▶ PROBLEM TO WORK ON: Give the lines of text in the rows below as a JSON list of strings, one string per line and with blank lines left out, covering only the part that runs from the start of the rows through the line containing "De Tussenvoegsels van het carbideknipsel", that line included.
═══ EXERCISE DATA ═══
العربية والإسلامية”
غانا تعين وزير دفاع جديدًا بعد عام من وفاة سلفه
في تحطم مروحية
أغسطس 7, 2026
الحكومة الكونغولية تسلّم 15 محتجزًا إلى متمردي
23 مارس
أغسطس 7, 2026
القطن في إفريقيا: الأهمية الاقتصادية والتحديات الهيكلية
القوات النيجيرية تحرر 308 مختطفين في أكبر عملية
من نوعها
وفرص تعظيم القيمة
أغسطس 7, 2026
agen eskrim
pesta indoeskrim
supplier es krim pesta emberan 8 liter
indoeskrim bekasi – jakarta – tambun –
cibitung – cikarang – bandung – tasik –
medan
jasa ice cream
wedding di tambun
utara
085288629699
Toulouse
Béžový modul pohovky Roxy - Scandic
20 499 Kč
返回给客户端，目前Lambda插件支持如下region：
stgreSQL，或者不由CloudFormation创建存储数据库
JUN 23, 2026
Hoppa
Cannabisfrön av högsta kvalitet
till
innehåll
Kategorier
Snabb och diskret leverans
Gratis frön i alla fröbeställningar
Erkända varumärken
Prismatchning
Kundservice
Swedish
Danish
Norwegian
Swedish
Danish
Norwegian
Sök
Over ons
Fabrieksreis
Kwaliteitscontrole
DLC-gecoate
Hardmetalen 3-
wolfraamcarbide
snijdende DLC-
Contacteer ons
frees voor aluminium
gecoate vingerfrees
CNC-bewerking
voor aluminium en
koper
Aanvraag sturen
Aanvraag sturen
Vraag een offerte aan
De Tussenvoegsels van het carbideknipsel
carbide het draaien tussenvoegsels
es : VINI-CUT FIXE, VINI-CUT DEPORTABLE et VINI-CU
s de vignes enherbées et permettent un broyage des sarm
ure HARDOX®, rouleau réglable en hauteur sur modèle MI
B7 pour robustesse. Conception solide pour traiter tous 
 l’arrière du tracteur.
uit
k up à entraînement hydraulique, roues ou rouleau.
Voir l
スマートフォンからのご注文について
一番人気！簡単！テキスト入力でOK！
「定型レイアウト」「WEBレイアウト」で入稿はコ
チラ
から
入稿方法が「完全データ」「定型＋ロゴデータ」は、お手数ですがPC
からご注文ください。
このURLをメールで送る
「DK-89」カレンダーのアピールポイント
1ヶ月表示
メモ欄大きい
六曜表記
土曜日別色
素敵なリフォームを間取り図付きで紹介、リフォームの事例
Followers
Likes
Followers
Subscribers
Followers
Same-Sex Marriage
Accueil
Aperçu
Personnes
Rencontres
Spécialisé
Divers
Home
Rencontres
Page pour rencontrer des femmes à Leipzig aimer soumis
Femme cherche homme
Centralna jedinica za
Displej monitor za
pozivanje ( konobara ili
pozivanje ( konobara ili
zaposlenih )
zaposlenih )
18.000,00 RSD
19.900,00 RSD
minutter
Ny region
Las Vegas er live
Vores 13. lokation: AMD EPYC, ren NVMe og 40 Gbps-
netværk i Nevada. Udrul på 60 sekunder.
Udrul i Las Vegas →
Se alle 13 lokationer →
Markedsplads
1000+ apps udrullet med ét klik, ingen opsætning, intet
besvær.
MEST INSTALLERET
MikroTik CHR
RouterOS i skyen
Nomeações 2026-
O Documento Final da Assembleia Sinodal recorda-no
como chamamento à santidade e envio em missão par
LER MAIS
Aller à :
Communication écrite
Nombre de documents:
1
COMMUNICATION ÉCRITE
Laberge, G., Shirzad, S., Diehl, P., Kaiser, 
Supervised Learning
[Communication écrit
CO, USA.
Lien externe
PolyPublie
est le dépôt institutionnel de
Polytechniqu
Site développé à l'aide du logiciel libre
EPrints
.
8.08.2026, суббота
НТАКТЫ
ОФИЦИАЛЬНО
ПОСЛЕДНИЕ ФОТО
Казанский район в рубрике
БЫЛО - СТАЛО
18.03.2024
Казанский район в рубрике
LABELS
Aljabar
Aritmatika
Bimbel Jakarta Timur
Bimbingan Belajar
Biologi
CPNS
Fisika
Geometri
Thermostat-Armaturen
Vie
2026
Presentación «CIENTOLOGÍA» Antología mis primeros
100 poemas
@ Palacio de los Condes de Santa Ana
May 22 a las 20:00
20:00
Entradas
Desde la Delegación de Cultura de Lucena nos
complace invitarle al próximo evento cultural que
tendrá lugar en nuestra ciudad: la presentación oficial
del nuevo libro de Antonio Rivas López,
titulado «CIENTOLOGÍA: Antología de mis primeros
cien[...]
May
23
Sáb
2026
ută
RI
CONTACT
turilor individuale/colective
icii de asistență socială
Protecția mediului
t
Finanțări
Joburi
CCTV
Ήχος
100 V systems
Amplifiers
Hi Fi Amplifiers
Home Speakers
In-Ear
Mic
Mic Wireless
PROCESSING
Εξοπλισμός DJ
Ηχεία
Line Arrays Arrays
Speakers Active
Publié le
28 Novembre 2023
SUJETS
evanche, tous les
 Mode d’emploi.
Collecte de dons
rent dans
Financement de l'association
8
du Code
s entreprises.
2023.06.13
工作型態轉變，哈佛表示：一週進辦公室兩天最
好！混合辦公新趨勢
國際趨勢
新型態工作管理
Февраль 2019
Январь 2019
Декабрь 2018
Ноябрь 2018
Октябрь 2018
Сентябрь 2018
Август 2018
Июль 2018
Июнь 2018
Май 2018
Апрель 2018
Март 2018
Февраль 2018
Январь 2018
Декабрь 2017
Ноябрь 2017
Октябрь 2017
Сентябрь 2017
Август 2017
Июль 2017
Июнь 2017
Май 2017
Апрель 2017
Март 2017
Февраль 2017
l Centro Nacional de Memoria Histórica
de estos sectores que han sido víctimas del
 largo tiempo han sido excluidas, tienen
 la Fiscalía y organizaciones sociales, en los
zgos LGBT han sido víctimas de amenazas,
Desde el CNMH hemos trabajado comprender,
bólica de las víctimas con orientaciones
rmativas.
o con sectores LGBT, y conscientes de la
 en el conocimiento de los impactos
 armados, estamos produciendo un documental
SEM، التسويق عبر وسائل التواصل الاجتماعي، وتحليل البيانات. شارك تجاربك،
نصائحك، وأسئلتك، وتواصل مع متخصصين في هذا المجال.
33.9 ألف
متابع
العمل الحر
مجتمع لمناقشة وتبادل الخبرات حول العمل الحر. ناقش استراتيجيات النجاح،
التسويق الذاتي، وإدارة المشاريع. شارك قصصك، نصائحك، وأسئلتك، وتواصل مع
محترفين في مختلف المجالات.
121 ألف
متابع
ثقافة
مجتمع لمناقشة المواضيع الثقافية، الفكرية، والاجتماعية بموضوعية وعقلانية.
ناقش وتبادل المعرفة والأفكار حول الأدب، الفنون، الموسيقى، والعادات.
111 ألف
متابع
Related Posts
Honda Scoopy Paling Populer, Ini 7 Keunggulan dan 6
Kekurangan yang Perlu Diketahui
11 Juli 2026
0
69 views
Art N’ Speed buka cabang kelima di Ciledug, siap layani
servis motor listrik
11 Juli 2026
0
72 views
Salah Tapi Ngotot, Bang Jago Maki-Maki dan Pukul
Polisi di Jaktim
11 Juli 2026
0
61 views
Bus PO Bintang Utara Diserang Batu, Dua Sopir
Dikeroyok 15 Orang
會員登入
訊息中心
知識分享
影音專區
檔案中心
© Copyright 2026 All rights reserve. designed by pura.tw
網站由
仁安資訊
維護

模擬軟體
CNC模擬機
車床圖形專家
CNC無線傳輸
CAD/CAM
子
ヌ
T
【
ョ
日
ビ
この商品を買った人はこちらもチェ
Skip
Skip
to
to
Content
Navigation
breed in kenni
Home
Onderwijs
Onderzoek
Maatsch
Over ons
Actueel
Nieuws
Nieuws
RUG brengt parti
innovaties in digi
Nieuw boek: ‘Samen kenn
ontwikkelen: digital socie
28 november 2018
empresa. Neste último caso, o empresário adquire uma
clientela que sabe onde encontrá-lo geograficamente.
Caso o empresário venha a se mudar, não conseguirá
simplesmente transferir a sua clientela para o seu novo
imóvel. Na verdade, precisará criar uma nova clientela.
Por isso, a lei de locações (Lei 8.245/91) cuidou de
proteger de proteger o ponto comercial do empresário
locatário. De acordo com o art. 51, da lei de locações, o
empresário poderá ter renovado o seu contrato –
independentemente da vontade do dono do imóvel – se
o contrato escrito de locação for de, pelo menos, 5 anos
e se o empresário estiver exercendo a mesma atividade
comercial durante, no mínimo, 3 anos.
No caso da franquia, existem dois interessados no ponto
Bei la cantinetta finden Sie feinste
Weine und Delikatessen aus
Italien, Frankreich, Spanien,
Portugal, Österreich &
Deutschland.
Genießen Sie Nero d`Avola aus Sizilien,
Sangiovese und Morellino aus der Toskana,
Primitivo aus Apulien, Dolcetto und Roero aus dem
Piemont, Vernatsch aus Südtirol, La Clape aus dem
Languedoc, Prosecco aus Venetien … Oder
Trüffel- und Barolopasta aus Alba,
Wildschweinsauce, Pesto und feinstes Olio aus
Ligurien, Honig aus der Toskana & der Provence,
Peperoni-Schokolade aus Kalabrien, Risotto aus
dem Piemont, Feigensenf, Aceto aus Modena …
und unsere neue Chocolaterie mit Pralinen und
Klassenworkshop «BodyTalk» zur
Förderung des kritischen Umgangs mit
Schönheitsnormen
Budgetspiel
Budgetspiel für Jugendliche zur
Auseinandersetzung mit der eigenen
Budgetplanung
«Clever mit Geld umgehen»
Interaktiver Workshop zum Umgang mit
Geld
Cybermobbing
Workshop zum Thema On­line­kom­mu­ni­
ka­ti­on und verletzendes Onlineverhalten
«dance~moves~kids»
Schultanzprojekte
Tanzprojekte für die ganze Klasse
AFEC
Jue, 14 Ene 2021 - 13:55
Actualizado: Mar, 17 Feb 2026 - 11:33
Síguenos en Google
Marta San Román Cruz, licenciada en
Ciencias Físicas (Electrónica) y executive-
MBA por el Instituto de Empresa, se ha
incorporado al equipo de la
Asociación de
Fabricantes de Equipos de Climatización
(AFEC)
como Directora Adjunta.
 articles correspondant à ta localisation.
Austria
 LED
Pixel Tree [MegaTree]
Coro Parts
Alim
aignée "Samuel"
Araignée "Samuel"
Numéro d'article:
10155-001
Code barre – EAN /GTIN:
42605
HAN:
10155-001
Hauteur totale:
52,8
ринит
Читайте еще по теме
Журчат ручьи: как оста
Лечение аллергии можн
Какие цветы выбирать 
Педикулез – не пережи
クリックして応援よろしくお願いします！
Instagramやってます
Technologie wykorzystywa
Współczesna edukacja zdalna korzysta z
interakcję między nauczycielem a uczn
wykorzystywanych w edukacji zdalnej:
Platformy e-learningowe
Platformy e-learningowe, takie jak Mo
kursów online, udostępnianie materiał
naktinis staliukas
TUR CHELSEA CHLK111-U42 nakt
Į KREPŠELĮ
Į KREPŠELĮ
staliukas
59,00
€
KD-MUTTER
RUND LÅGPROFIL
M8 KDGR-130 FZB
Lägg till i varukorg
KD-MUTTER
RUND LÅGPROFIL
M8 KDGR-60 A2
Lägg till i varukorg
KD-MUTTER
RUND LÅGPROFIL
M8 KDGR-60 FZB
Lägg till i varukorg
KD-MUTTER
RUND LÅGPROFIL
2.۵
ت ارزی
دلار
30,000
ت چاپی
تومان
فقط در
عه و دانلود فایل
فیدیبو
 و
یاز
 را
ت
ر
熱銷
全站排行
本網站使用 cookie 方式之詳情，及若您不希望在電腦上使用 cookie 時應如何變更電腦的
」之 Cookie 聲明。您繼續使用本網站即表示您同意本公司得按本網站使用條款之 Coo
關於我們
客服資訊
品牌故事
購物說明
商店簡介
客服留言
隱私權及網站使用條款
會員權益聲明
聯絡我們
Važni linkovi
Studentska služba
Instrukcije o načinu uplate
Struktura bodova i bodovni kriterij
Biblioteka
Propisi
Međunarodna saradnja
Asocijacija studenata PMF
═══
▶ RESPONSE AREA:
[
  "العربية والإسلامية”",
  "غانا تعين وزير دفاع جديدًا بعد عام من وفاة سلفه",
  "في تحطم مروحية",
  "أغسطس 7, 2026",
  "الحكومة الكونغولية تسلّم 15 محتجزًا إلى متمردي",
  "23 مارس",
  "أغسطس 7, 2026",
  "القطن في إفريقيا: الأهمية الاقتصادية والتحديات الهيكلية",
  "القوات النيجيرية تحرر 308 مختطفين في أكبر عملية",
  "من نوعها",
  "وفرص تعظيم القيمة",
  "أغسطس 7, 2026",
  "agen eskrim",
  "pesta indoeskrim",
  "supplier es krim pesta emberan 8 liter",
  "indoeskrim bekasi – jakarta – tambun –",
  "cibitung – cikarang – bandung – tasik –",
  "medan",
  "jasa ice cream",
  "wedding di tambun",
  "utara",
  "085288629699",
  "Toulouse",
  "Béžový modul pohovky Roxy - Scandic",
  "20 499 Kč",
  "返回给客户端，目前Lambda插件支持如下region：",
  "stgreSQL，或者不由CloudFormation创建存储数据库",
  "JUN 23, 2026",
  "Hoppa",
  "Cannabisfrön av högsta kvalitet",
  "till",
  "innehåll",
  "Kategorier",
  "Snabb och diskret leverans",
  "Gratis frön i alla fröbeställningar",
  "Erkända varumärken",
  "Prismatchning",
  "Kundservice",
  "Swedish",
  "Danish",
  "Norwegian",
  "Swedish",
  "Danish",
  "Norwegian",
  "Sök",
  "Over ons",
  "Fabrieksreis",
  "Kwaliteitscontrole",
  "DLC-gecoate",
  "Hardmetalen 3-",
  "wolfraamcarbide",
  "snijdende DLC-",
  "Contacteer ons",
  "frees voor aluminium",
  "gecoate vingerfrees",
  "CNC-bewerking",
  "voor aluminium en",
  "koper",
  "Aanvraag sturen",
  "Aanvraag sturen",
  "Vraag een offerte aan",
  "De Tussenvoegsels van het carbideknipsel"
]